Aku dan papa pun pergi ke
rumahnya yang sederhana bersama kedua tukang tersebut. Mbah Ndok pun membaca
mantra sambil menggerak-gerakkan tangannya di atas api kemenyan. Tak lama
berselang dia berkata: "Saya tahu pelakunya tetapi saya tidak
bisa memberitahukannya. Namun, saya akan membuat orang itu kebingungan hingga
mengembalikan jam tangan tersebut ke tempatnya semula." Karena
Mbah Ndok tidak mau dibayar, kami pun hanya berterima kasih kepadanya lalu
segera pulang.
Beberapa hari kemudian
seorang tukang yang tidak ikut menemui 'orang pintar' tiba-tiba datang ke rumah
dan mengatakan bahwa dia mau mengambil perkakasnya yang ketinggalan.

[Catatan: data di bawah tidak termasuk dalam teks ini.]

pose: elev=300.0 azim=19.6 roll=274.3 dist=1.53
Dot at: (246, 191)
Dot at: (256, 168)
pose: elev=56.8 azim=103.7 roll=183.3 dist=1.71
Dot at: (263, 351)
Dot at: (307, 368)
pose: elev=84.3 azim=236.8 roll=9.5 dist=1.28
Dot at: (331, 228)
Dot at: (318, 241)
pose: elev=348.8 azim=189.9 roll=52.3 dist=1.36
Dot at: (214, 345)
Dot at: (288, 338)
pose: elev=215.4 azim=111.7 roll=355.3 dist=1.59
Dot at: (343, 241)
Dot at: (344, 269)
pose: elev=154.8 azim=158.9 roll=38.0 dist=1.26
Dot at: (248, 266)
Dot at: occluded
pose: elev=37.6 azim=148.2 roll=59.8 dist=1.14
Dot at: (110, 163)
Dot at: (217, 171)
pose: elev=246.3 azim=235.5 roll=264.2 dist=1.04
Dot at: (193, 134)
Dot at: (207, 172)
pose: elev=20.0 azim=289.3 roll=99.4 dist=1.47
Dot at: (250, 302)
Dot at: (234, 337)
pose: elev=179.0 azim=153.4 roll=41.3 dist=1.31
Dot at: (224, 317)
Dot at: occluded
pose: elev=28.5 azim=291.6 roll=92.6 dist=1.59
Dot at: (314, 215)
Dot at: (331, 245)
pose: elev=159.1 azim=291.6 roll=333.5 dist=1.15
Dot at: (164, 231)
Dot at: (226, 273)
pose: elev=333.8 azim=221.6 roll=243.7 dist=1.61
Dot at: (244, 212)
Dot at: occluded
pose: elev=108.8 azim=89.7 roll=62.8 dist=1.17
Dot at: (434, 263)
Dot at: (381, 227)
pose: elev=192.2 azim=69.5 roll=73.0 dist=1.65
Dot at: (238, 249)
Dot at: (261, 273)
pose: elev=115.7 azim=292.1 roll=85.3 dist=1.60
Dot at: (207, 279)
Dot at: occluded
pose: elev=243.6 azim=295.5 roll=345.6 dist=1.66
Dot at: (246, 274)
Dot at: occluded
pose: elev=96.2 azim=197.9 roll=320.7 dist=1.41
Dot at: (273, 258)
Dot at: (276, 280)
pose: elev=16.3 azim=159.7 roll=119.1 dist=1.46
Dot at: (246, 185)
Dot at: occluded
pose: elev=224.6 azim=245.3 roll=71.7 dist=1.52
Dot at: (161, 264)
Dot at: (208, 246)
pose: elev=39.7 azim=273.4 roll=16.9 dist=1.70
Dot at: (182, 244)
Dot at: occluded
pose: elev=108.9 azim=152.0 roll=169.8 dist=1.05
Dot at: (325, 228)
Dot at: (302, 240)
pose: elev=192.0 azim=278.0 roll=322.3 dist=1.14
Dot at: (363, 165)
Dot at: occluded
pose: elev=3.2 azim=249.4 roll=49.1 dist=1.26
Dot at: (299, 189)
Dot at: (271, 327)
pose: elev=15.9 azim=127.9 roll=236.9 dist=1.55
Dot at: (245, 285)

Tanpa
curiga dia pun dipersilahkan masuk untuk mengambilnya tanpa diawasi. Setelah
itu dia pergi. Ketika aku pulang sekolah, kutemukan jam tanganku sudah ada di
tempatnya (di dalam lemari belajarku / tempat semula - tepat seperti yang dikatakan 'orang pintar') padahal sebelumnya benar-benar sudah
hilang. Maka, kami pun mencurigai tukang itu tetapi tak ada yang kami lakukan
terhadapnya karena yang penting jam tangannya telah kembali... hehehe...
Sekitar akhir 2007
tiba-tiba rumah kami kedatangan si jago merah yang mencuri hampir seisi rumah
kami. Ealah... ketika kehilangan sebuah jam tangan, kami bisa meminta ‘orang
pintar’ membantu kami. Namun, ketika kehilangan sebanyak ini, ‘orang pintar’ mana
yang bisa membantu kami? Ya... hanya Tuhan Yesus yang bisa membantu kami tepat pada waktunya.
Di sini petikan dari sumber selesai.